Ce monde agreste portait –
et porte touj ours, et plut au ciel que cela puisse se perpétuer
encore dans le futur – le nom d'Océanide, car il est
presque entièrement fait d'eau, un monde calme de dimensions
moyennes mais au climat rappelant beaucoup dans sa portion habitable
mon univers de naissance. Un vaste continent se trouve sur la
ceinture méridionale de l'Océanide, et il lui fait face
un continent de taille plus modeste, avec un chapelet d'îles
portant le nom d'Iles Maroussia, car il y souffle souvent un vent
très fort aux dires de ses habitants, des hommes au caractère
affable et disert. Lorque je posai le pied pour la première
fois sur ce monde marin, ce fut sur le plus petit des deux continents
que je trouvai refuge, pâle et tremblant.

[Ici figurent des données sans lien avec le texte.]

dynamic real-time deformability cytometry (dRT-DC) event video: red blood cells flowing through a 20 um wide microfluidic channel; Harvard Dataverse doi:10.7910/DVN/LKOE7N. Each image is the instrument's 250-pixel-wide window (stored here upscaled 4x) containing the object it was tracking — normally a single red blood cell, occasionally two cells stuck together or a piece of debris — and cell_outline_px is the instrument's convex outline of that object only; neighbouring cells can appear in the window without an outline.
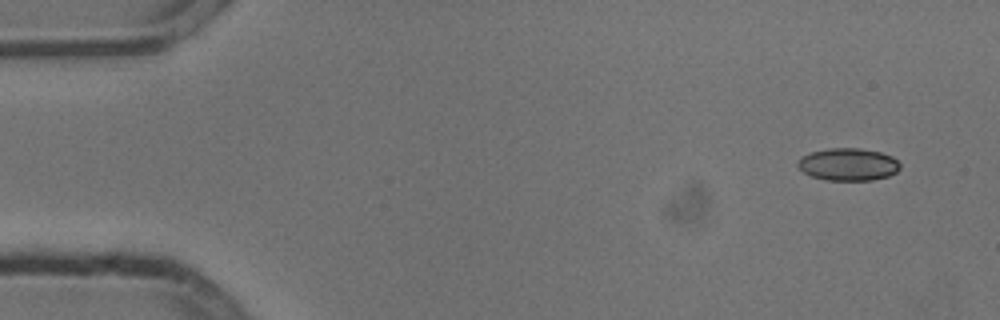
{"species": "common noctule bat (a hibernating species)", "species_latin": "Nyctalus noctula", "temperature_condition": "cold", "stored_images_in_passage": 3, "camera_frame_rate_fps": 3000, "um_per_image_px": 0.085, "animal": {"sex": "male", "body_mass_g": 13.3}, "frame": {"image": 1, "passage_image": 1, "time_ms": 0.0, "image_size_px": [1000, 320], "cell_outline_px": [[900, 168], [896, 172], [888, 176], [872, 180], [824, 180], [812, 176], [804, 172], [796, 164], [796, 160], [800, 156], [808, 152], [828, 148], [860, 148], [880, 152], [892, 156], [900, 164]], "centroid_in_image_um": [72.05, 13.96], "position_along_channel_um": 12.9, "area_um2": 19.54}}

Ce dernier porte le
nom des républiques de Mellonia et il est gouverné par
le major Pepito Ramirez de la Fuente y Roca et son épouse, une
femme belle et bonne, au coeur généreux, c'est la
duchesse Ursula Von Liechtenbourg, avec ses deux filles, Carlotta Von
Liechtenbourg et Adelaïde Von Liechtenbourg. Leur civilisation
détient des armes prodigieuses qui font un vacarme
épouvantable et des machines bruyantes, qui émettent
des fumées pestilentielles et aussi un énorme monstre
d'acier qui rugit et cliquète en galopant sur un chemin de fer
brillant comme l'argent. Lorsque je découvris tout cela pour
la première fois je pensai m'être trompé et avoir
choisi comme refuge un univers sombre et sanguinaire, mais je réalisai
très vite qu'il n'en était rien. Le major et la
duchesse Von Liechtenbourg sont des gens aimables, et même
s'ils prirent mes propos décousus pour ceux d'un sauvage
arriéré et bizarrement vêtu, je sus en fixant
leur regard que je venais de trouver un pays pacifique, et des gens
de qualité.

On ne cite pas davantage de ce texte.